Plain-text document sources

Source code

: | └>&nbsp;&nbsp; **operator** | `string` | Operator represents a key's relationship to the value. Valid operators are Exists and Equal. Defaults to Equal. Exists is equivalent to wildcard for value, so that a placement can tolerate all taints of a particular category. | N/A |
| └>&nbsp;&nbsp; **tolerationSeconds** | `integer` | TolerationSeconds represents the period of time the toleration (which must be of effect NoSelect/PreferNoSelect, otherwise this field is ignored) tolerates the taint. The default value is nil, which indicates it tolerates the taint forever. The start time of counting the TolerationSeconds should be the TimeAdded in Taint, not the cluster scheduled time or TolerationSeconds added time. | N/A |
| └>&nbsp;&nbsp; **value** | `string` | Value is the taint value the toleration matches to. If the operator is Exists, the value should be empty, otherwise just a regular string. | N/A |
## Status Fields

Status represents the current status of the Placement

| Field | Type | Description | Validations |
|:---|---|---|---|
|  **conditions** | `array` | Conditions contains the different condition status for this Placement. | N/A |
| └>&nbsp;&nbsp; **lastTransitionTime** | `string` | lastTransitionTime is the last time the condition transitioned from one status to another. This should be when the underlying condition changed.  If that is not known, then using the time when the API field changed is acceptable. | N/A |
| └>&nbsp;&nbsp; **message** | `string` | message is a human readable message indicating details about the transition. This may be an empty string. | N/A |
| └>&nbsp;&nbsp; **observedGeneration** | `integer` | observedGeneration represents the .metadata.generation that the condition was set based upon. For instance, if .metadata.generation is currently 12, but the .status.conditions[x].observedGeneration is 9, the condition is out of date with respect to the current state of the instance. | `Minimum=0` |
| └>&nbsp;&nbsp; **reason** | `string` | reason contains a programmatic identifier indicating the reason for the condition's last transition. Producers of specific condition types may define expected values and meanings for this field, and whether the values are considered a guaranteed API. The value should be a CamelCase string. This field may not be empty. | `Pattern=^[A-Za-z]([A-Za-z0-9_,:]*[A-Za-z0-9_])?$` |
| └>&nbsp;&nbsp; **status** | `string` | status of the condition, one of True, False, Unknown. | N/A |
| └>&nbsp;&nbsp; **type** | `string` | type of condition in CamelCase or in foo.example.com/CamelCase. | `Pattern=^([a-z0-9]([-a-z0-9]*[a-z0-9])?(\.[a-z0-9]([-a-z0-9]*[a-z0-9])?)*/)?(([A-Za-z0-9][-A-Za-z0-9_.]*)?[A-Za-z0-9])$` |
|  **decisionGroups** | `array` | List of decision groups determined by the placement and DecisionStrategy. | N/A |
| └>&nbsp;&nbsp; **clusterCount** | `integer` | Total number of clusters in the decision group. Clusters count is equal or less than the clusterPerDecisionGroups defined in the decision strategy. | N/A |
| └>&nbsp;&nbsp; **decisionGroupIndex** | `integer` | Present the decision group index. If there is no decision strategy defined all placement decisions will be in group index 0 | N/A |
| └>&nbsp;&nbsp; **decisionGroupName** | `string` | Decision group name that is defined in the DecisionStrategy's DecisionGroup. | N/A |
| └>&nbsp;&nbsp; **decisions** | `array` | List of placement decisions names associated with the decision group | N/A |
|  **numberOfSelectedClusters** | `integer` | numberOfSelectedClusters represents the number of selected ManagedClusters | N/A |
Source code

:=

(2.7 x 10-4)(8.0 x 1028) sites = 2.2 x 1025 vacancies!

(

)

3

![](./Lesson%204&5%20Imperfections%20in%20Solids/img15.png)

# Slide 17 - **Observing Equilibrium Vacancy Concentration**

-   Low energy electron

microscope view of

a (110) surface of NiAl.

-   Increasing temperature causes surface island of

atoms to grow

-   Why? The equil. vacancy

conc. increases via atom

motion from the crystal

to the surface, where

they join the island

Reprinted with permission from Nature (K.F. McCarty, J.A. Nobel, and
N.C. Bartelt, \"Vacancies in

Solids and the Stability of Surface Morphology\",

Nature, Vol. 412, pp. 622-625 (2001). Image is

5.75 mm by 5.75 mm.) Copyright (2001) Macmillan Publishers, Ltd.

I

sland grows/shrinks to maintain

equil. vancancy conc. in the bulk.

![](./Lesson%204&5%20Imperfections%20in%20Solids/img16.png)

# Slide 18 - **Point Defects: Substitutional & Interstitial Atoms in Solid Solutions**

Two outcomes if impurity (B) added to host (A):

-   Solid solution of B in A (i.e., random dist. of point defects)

## EXERCISE DIRECTIONS:
Reproduce, with both ends included, the lines from the one holding "surface island of" to the end of the records above.

## SOLUTION FOR THIS TASK:
-   Increasing temperature causes surface island of

atoms to grow

-   Why? The equil. vacancy

conc. increases via atom

motion from the crystal

to the surface, where

they join the island

Reprinted with permission from Nature (K.F. McCarty, J.A. Nobel, and
N.C. Bartelt, \"Vacancies in

Solids and the Stability of Surface Morphology\",

Nature, Vol. 412, pp. 622-625 (2001). Image is

5.75 mm by 5.75 mm.) Copyright (2001) Macmillan Publishers, Ltd.

I

sland grows/shrinks to maintain

equil. vancancy conc. in the bulk.

![](./Lesson%204&5%20Imperfections%20in%20Solids/img16.png)

# Slide 18 - **Point Defects: Substitutional & Interstitial Atoms in Solid Solutions**

Two outcomes if impurity (B) added to host (A):

-   Solid solution of B in A (i.e., random dist. of point defects)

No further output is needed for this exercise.